Sedangkan secara materiil, selain
meminta MK menyatakan inkonstitusional ataupun inkonstusional bersyarat pada
seluruh norma yang dipersoalkan, Pemohon juga meminta MK menyatakan sejumlah
pasal dalam UU No. 13/2003 tentang Ketenagakerjaan berlaku dan memiliki
kekuatan hukum mengikat. Karena itulah, para Pemohon meminta agar Mahkamah
menyatakan UU Cipta Kerja bertentangan dengan UUD 1945 dan tidak memiliki kekuatan
hukum mengikat.
Pemohon perkara 6
Sementara para Pemohon Perkara Nomor
6/PUU-XIX/2021 Riden Hatam Aziz dkk melakukan pengujian formil UU Cipta Kerja.
Menurut para Pemohon, pembentukan UU Cipta Kerja tidak mempunyai kepastian
hukum. Secara umum pembentukan UU a quo cacat secara formil atau cacat
prosedur.
Problem konstitusionalitas tersebut
terkait dengan tidak terpenuhinya syarat pemuatan Rancangan Undang-Undang (RUU)
tersebut dalam Prolegnas menurut ketentuan UU No. 12/2011, tidak dipedomaninya ketentuan
mengenai teknik dan sistematika pembuatan undang-undang menurut ketentuan UU
No. 12/2011, dan tidak dipenuhinya asas-asas pembentukan peraturan
perundang-undangan menurut ketentuan UU No. 12/2011.

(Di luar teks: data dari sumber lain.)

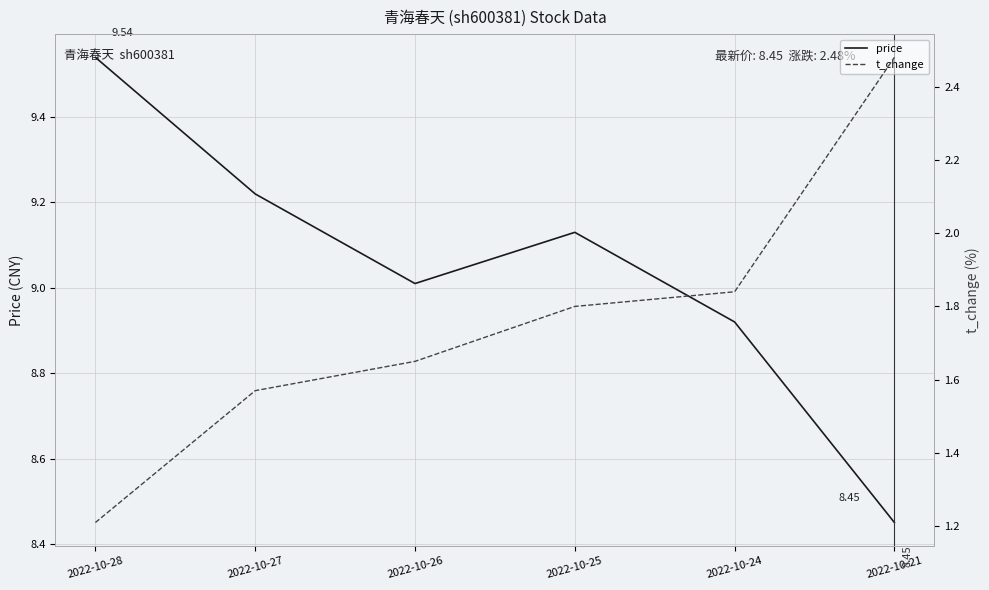

Reading left to right, what are all the values shown in this chart?

price: 2022-10-28=9.5	2022-10-27=9.2	2022-10-26=9.0	2022-10-25=9.1	2022-10-24=8.9	2022-10-21=8.4
t_change: 2022-10-28=1.2	2022-10-27=1.6	2022-10-26=1.6	2022-10-25=1.8	2022-10-24=1.8	2022-10-21=2.5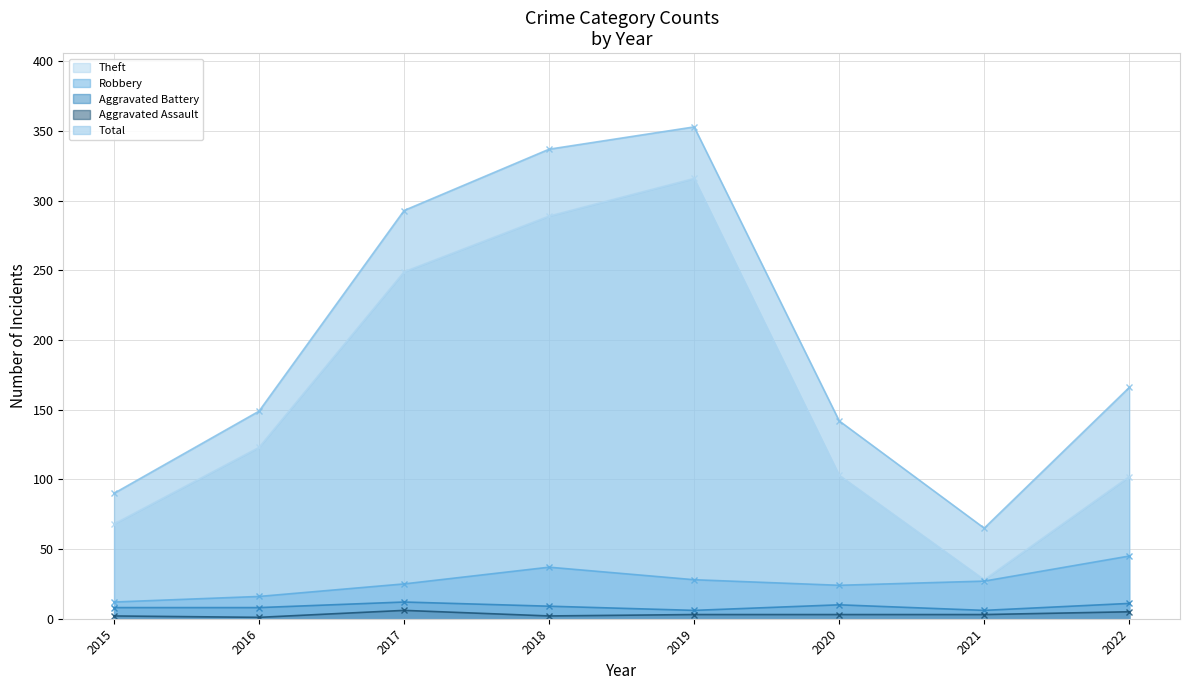

Does the chart have visible grid lines?

Yes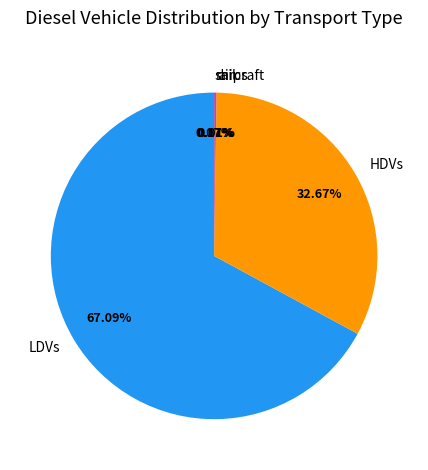

Which slice is the largest?

LDVs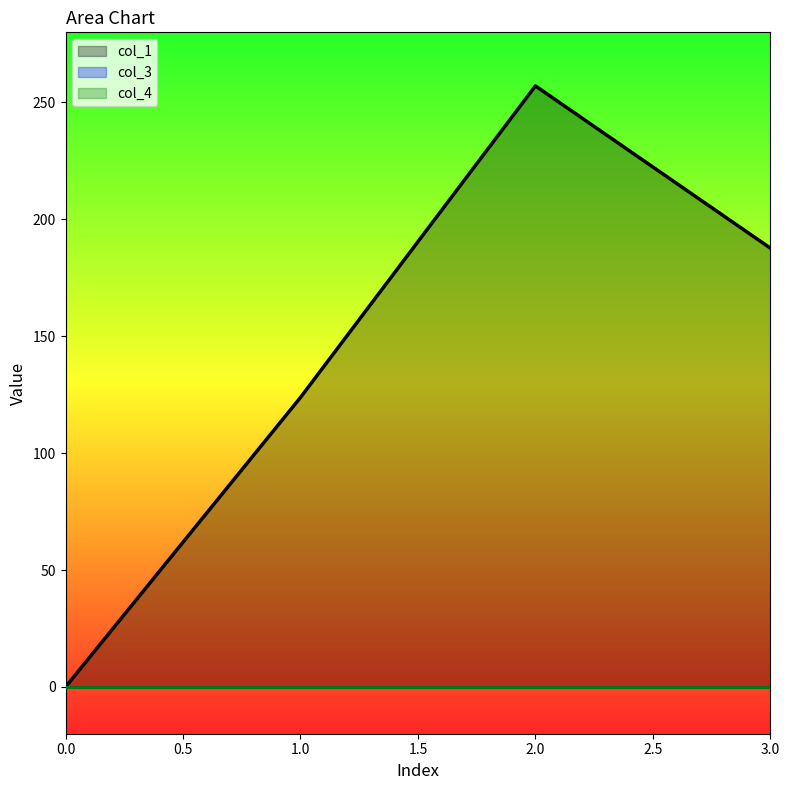

Reading left to right, extract all data points from this chart.

col_1: 0=0.0	1=123.8	2=257.1	3=187.7
col_3: 0=0.0	1=0.0	2=0.0	3=0.0
col_4: 0=0.0	1=0.0	2=0.0	3=0.0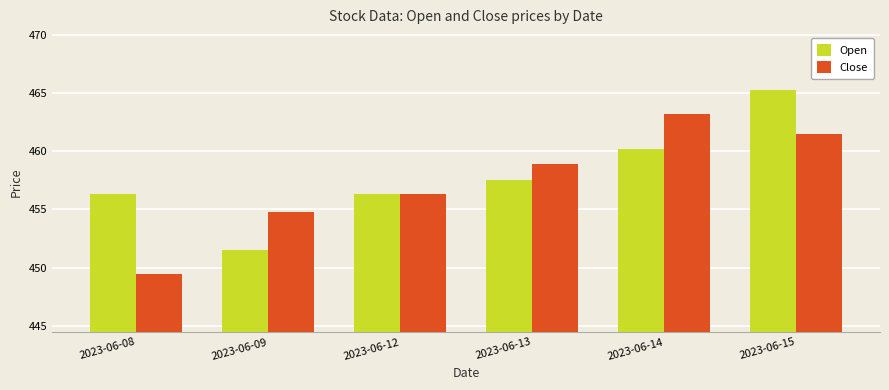

Where is Open nearest to the value 458?

2023-06-13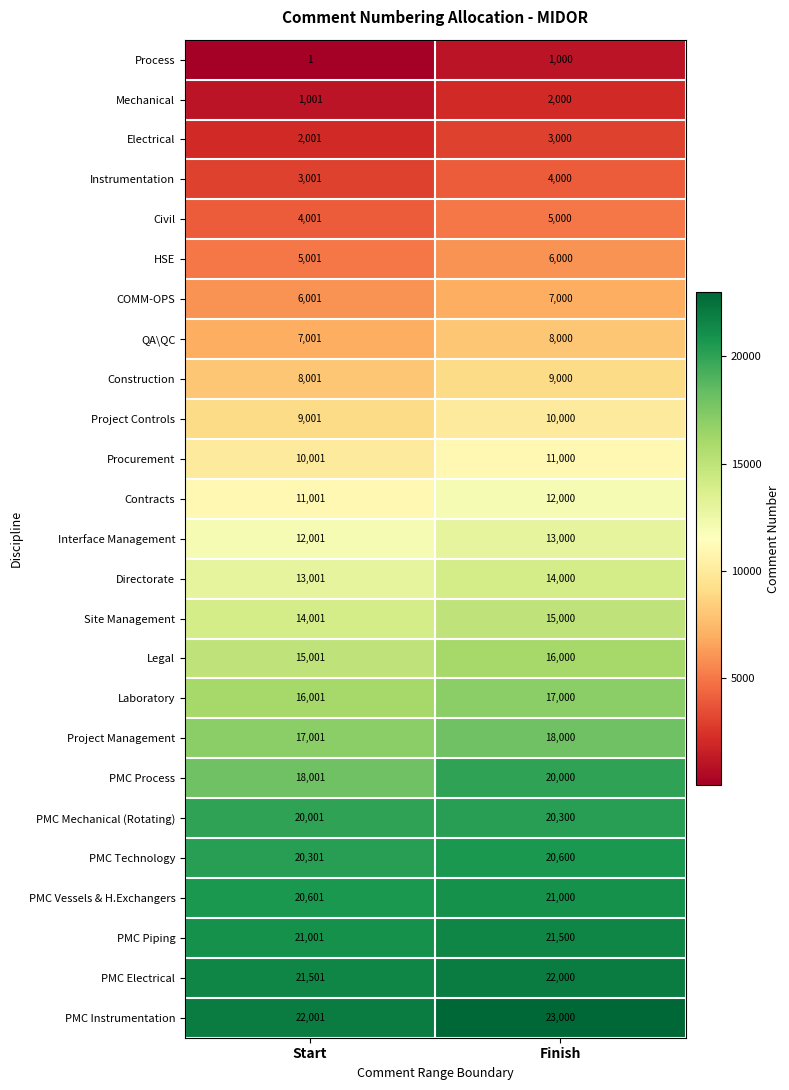

What is the approximate value of Project Controls at Finish, to the nearest 10?

10000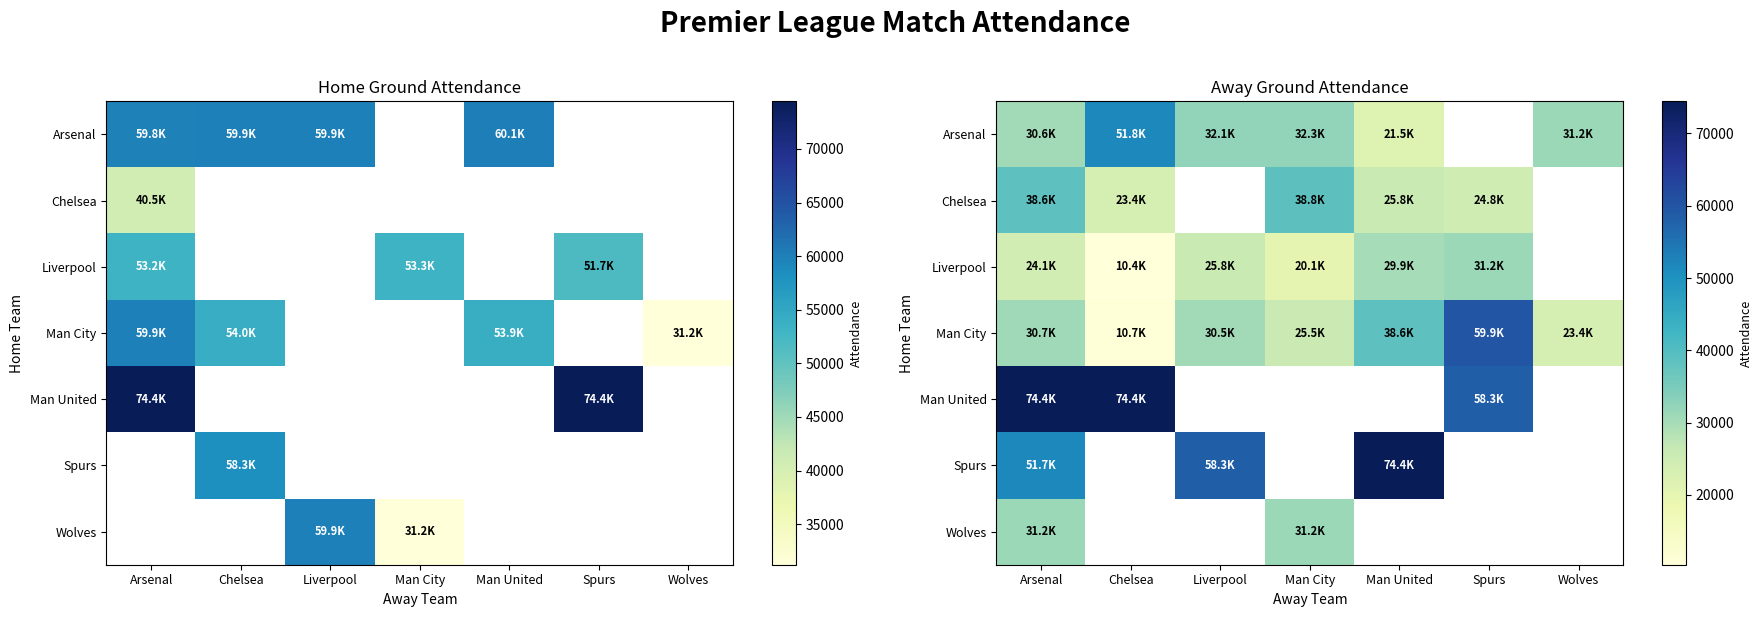

Which has a higher value, Wolves or Liverpool?

Liverpool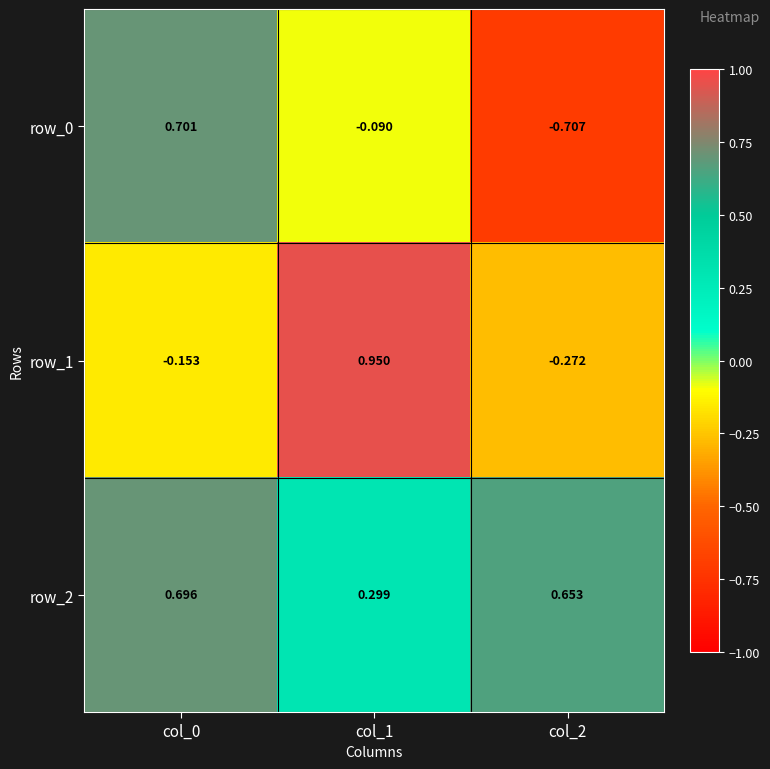

Is the value of row_1 at col_0 greater than the value of row_0 at col_0?

No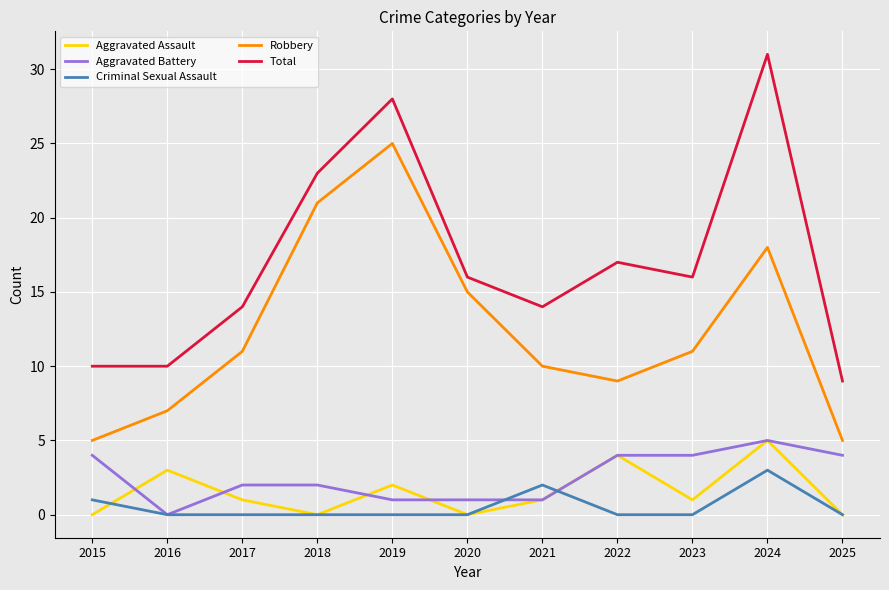

How many series are shown in this chart?

5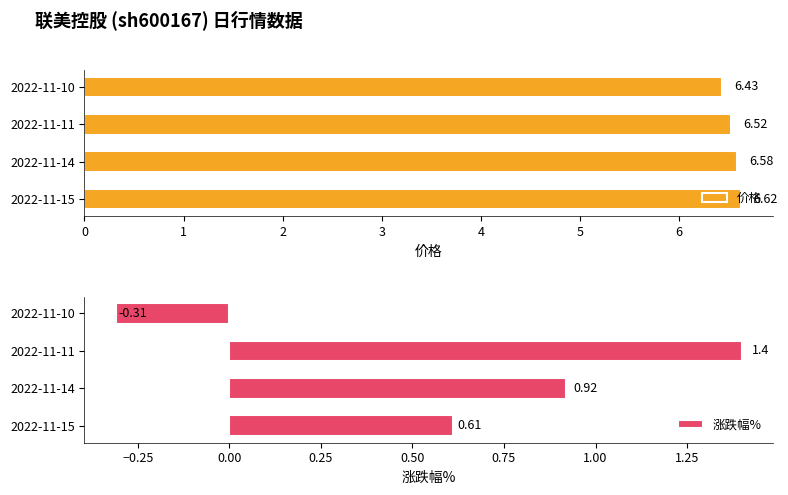

How many distinct data groups are displayed?

2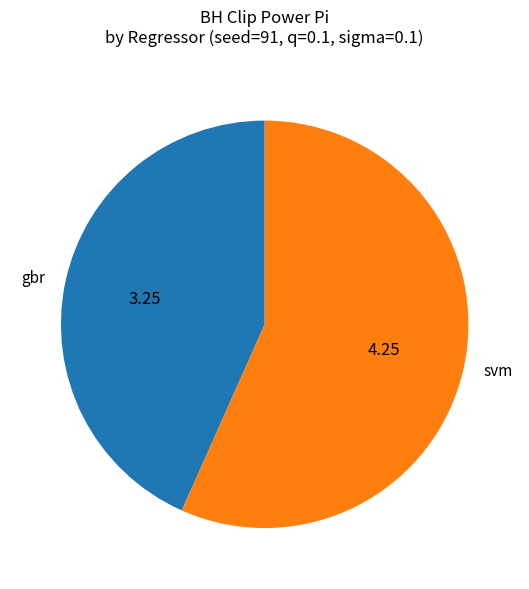

Combined, do svm and gbr account for over 50%?

Yes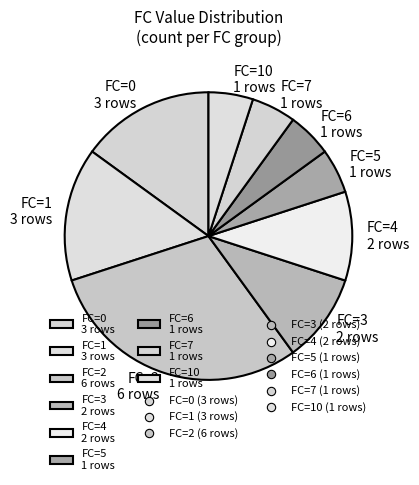

Which slice is the largest?

FC=2 6 rows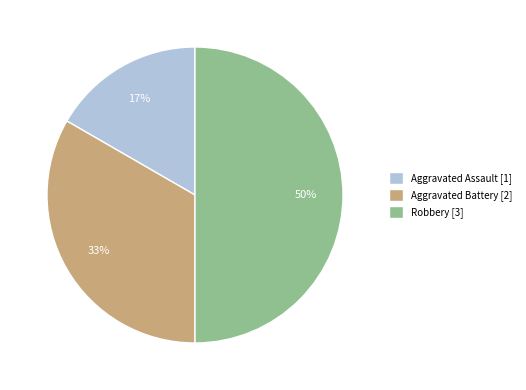

What is the smallest slice in the pie chart?

Aggravated Assault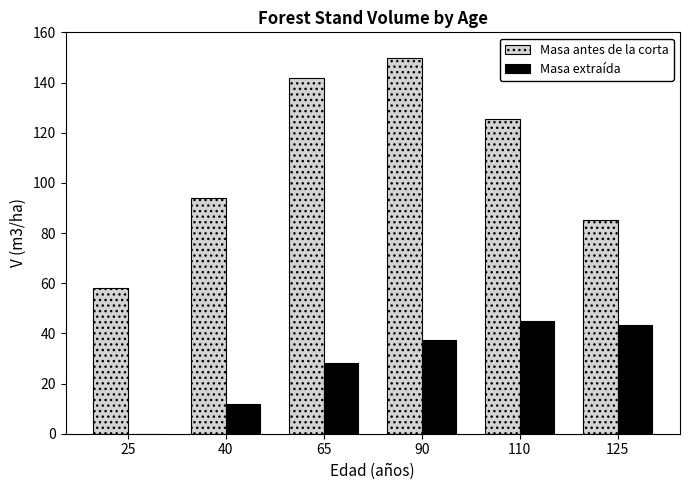

What is the greatest value displayed?

149.9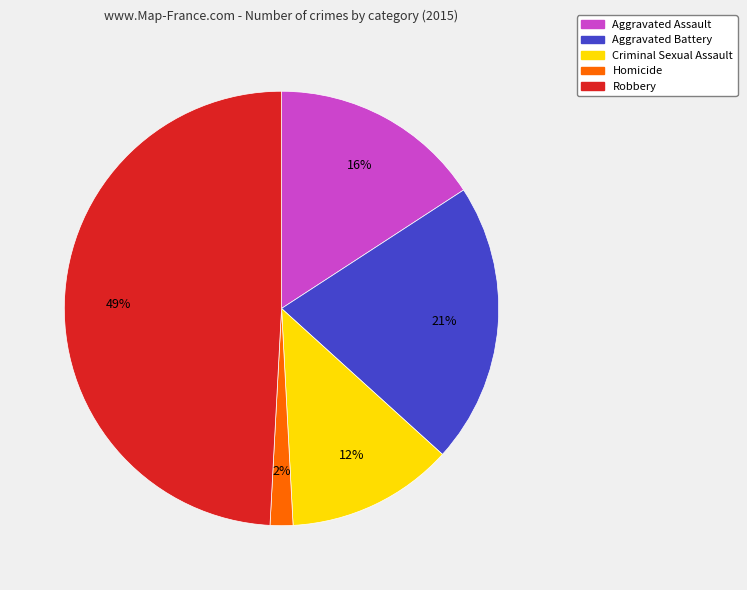

Do Aggravated Assault and Criminal Sexual Assault together represent more than half of the pie?

No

Bahwa dimuatnya RUU No. 11/2020 dalam
Prolegnas tidak bisa didasari atas rencana pembangunan jangka menengah
sebagaimana dimaksud dalam Pasal 18 huruf f UU No. 12/2011 sebab Rencana
Pembangunan Jangka Menengah Nasional (RPJMN) hanya dapat disusun untuk
menjangkau periode waktu 5 (lima) tahun.